Getting the most from your keywords strategy is more complicated than ever.
There used to be a simple rule for any company seeking prime placement for its advertising messages on internet search engines: pay up. Read original article.
These days, though, the booming business of search advertising – also known as sponsored listings – has become a far more complex affair. Grabbing the attention of potential customers, and converting that attention into valuable leads, has become equal parts art and science. At the same time, the price to advertise against many of the “keywords”, or search terms, entered by internet users has risen steadily.
The result: nearly 10 years after GoTo.com became the first to experiment with the idea of linking relevant adverts to search engine results, it is starting to turn into a field where only advertisers with a willingness to monitor their campaigns closely and with a relatively high level of sophistication can hope to make reliably consistent returns.
“People are having to work much harder to make it work for them,” says Duncan Parry, director of strategy at Steak Media, a digital marketing agency. “It has become a lot more like other advertising mediums: you have to pay it much more attention [and] look at it scientifically.”
Until recently, obtaining a decent showing for an advert on one of the three big search advertising networks was all about price (Yahoo eventually acquired the business of GoTo, while Google latched on to the same idea with its AdWords system; Microsoft launched its own rival advertising network last year). The more a business was willing to pay each time someone “clicked” on its text advert, the higher that ad would appear in the sponsored listings returned with search results.
A large part of Google’s financial success, however, has been built on its early realisation that there was a more effective way to do this. By weighting adverts based not just on the “price per click” but also how often they prompt a response from users (known as the “click-through rate”), Google was able to give prominence to those messages that generate the most activity – and hence the highest fees for itself. Following Yahoo’s relaunch of its advertising network this year, this approach is now standard throughout the industry.
It has not ended there. Google and its rivals now weigh up a number of other factors about an advert – and the advertiser – before deciding how much prominence to give to the message. These qualitative assessments have turned search advertising into a more opaque affair, one where the advertiser can never really know exactly what factors determine the way search engines decide how to rate adverts in their systems.
“It’s taken power back into the search engines,” says Ed Stevenson, UK managing director of 24/7 Real Media, a digital marketing company being acquired by WPP. “They’ve got more ‘secret sauce’.”
Faced with this, how can advertisers get the most out of their search advertising budgets? According to most online marketing experts, the most important consideration in this changing world is relevance: how relevant is the wording of the advert to the keywords that have been bid for – and, equally important, how relevant is the web page that users land on when they click on an advert? Underpinning it all, how closely does the overall marketing message relate to a company’s brand and its products?
Long a central concept in how “natural search” is conducted (the “editorial” results returned by search engines), relevance is now becoming a big factor in search advertising as well. Google, for instance, “crawls” the landing pages used by advertisers, much as it crawls other pages on the internet, to try to assess how useful they will be to people who click on adverts.
That has led to a convergence of the skills needed for effective natural and paid search, says Mr Stevenson. The practice of “search engine optimisation” – improving a site to give it a better chance of it appearing high in natural search rankings – now has application in search marketing as well, he adds.
Of course, the importance of relevance extends beyond simply winning a higher placement for an advert. Without a relevant landing page, advertisers will struggle to convert visitors into customers and the only ones to profit from the whole process will be the search companies, points out James Clayton of Latitude White, a search marketing company.
Other factors are also turning search engine advertising into a more complex science. For instance, the role of brand awareness in how users respond to search ads is currently gaining considerable attention.
Yahoo helped to give this issue greater prominence last year, when it said that its own research showed that consumers were far more likely to click on a search ad if they had already been exposed to some brand-building banner advertising from the same company.
The tools needed to understand the interplay between online display and search advertising have yet to become widely available or affordable, says Mr Parry.

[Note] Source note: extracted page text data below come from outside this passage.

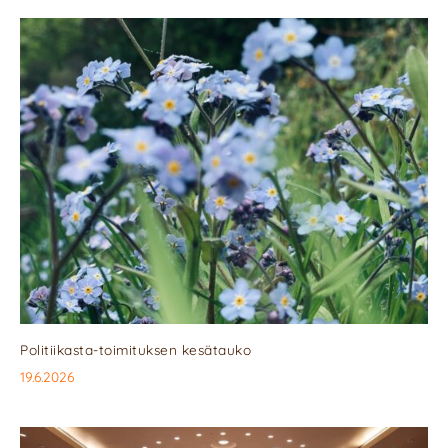
Politiikasta-toimituksen kesätauko
19.6.2026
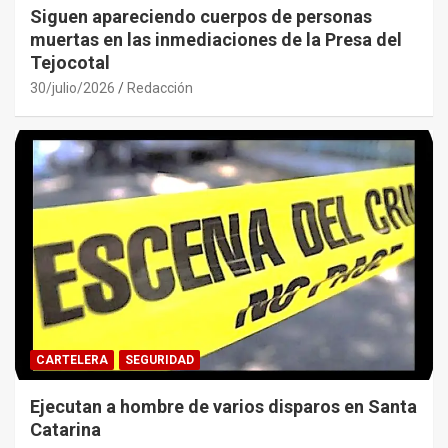
Siguen apareciendo cuerpos de personas
muertas en las inmediaciones de la Presa del
Tejocotal
30/julio/2026
Redacción
CARTELERA
SEGURIDAD
Ejecutan a hombre de varios disparos en Santa
Catarina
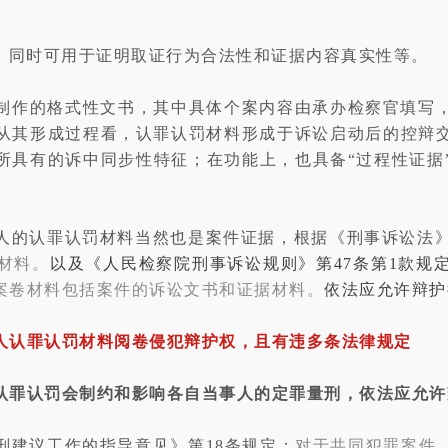
”，同时可用于证明取证行为合法性和证据内容真实性等。
制作的格式性文书，其中具体个案内容由承办检察官填写
从其形成过程看，认罪认罚材料形成于诉讼启动后的控辩
所具有的诉中同步性特征；在功能上，也具备“过程性证据
人的认罪认罚材料当然也是案件证据，根据《刑事诉讼法》
材料。
以及《
人民检察院刑事诉讼规则
》第47条第1款规
案卷材料包括案件的诉讼文书和证据材料。
依法应允许辩护
人认罪认罚材料阅卷侵犯辩护权，且有违多条法律规定
认罪认罚会制约和影响各自当事人的定罪量刑，依法应允许
刑建议工作的指导意见》第18条规定：
对于共同犯罪案件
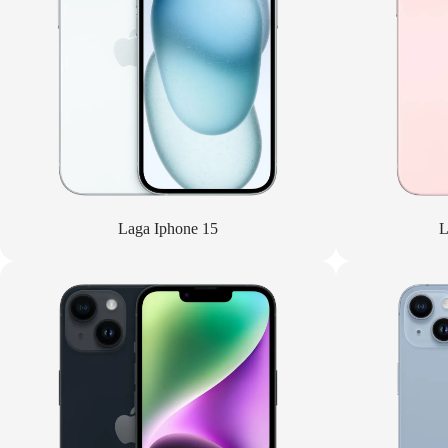
Laga Iphone 15
L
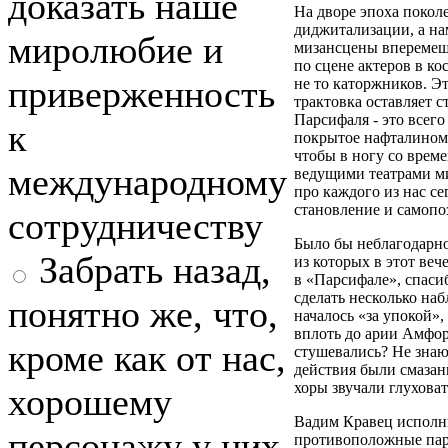
доказать наше
На дворе эпоха покол
диджитализации, а на
миролюбие и
мизансцены вперемеш
по сцене актеров в ко
приверженность
не то каторжников. Эт
трактовка оставляет 
Парсифаля - это всего
к
покрытое нафталином 
чтобы в ногу со врем
международному
ведущими театрами ми
про каждого из нас се
становление и самопо
сотрудничеству
Было бы неблагодарн
Забрать назад,
из которых в этот ве
в «Парсифале», спаси
сделать несколько на
понятно же, что,
началось «за упокой»,
вплоть до арии Амфор
кроме как от нас,
стушевались? Не знаю,
действия были смазан
хоры звучали глуховат
хорошему
Вадим Кравец исполн
персонажу у них
противоположные парт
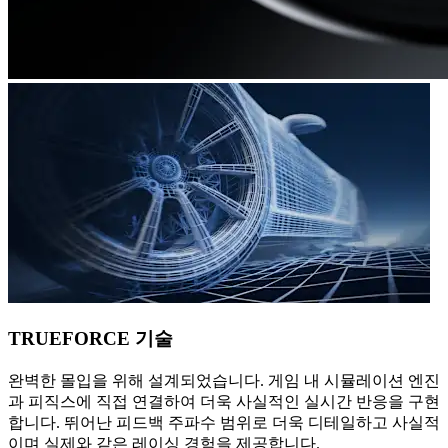
TRUEFORCE 기술
완벽한 몰입을 위해 설계되었습니다. 게임 내 시뮬레이션 엔진
과 피직스에 직접 연결하여 더욱 사실적인 실시간 반응을 구현
합니다. 뛰어난 피드백 주파수 범위로 더욱 디테일하고 사실적
이며 실제와 같은 레이싱 경험을 제공합니다.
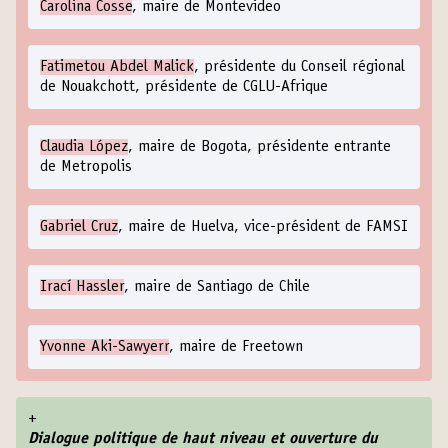
Carolina Cosse
, maire de Montevideo
Fatimetou Abdel Malick
, présidente du Conseil régional
de Nouakchott, présidente de CGLU-Afrique
Claudia López
, maire de Bogota, présidente entrante
de Metropolis
Gabriel Cruz
, maire de Huelva, vice-président de FAMSI
Irací Hassler
, maire de Santiago de Chile
Yvonne Aki-Sawyerr
, maire de Freetown
+
Dialogue politique de haut niveau et ouverture du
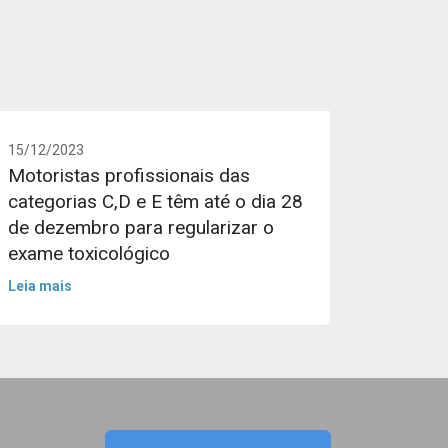
15/12/2023
Motoristas profissionais das
categorias C,D e E têm até o dia 28
de dezembro para regularizar o
exame toxicológico
Leia mais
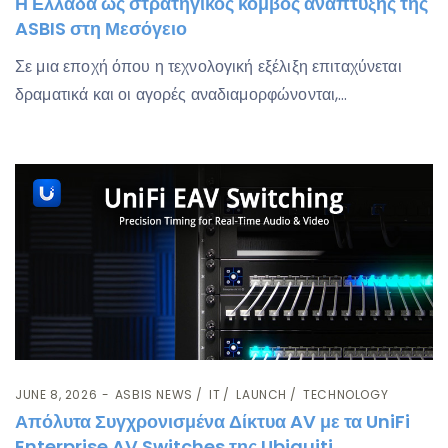
Η Ελλάδα ως στρατηγικός κόμβος ανάπτυξης της
ASBIS στη Μεσόγειο
Σε μια εποχή όπου η τεχνολογική εξέλιξη επιταχύνεται
δραματικά και οι αγορές αναδιαμορφώνονται,…
JUNE 8, 2026
ASBIS NEWS
IT
LAUNCH
TECHNOLOGY
Απόλυτα Συγχρονισμένα Δίκτυα AV με τα UniFi
Enterprise AV Switches της Ubiquiti.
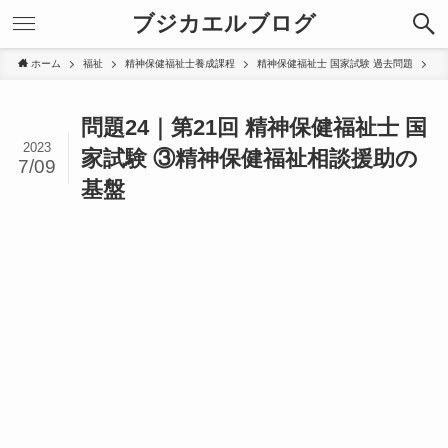
ブジカエルブログ
ホーム
福祉
精神保健福祉士養成課程
精神保健福祉士 国家試験 過去問題
問題24｜第21回 精神保健福祉士 国
2023
家試験 ③精神保健福祉相談援助の
7/09
基盤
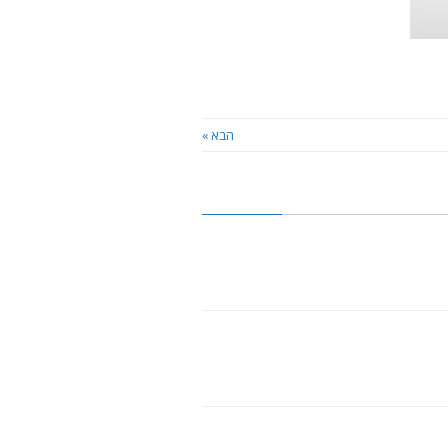
הבא »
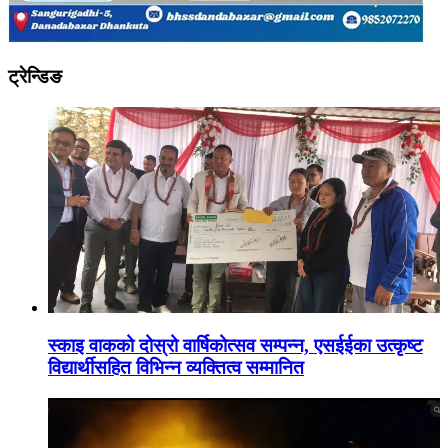
ट्रेन्डिङ
स्काइ वाकको दोस्रो वार्षिकोत्सव सम्पन्न, एसईईका उत्कृष्ट
विद्यार्थीसहित विभिन्न व्यक्तित्व सम्मानित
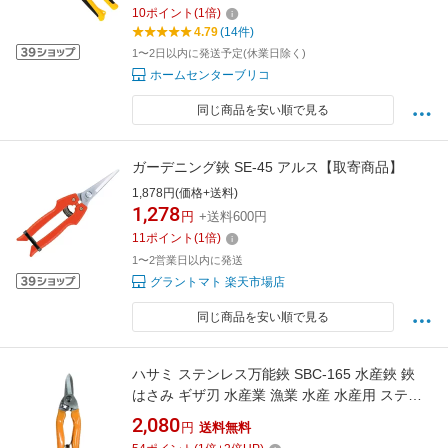
10
ポイント
(
1
倍)
4.79
(14件)
1〜2日以内に発送予定(休業日除く)
ホームセンターブリコ
同じ商品を安い順で見る
ガーデニング鋏 SE-45 アルス【取寄商品】
1,878円(価格+送料)
1,278
円
+送料600円
11
ポイント
(
1
倍)
1〜2営業日以内に発送
グラントマト 楽天市場店
同じ商品を安い順で見る
ハサミ ステンレス万能鋏 SBC-165 水産鋏 鋏
はさみ ギザ刃 水産業 漁業 水産 水産用 ステン
レス サビない あんたが職人 三冨DZ 送料無料
2,080
円
送料無料
メール便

Advertisers wanting to carry out this type of analysis have to commission a special report from an ad serving company such as DoubleClick – though Mr Parry adds that analyses such as these should become more readily available as the search and display advertising worlds converge, for instance with DoubleClick’s own planned sale to Google.
While the level of sophistication in search marketing has been going up, the cost of entry has also been rising – and not just because of the higher costs for the technology and outside professional help needed to manage online campaigns. Pricing of keywords has also risen steadily as more advertisers have been drawn into the market. “The opportunities for finding bargains in high-volume keywords has pretty much ended,” says Mr Stevenson.
Despite that, most experts say there are still good deals to be had for companies prepared to advertise against more specific search terms. This is the “long tail” of internet searching, where the search terms are likely to be entered less frequently, but where the very specificity of the search gives a far more precise clue about a person’s interests.
Yet advertisers who adopt this strategy are not immune from the broader laws of effective search marketing. Companies bidding on large numbers of highly specific terms may find it hard to fit their adverts and landing pages to the particular keywords, warns Mr Stevenson. “Once you opt into the ‘long tail’, you can get away from relevance very quickly,” he says.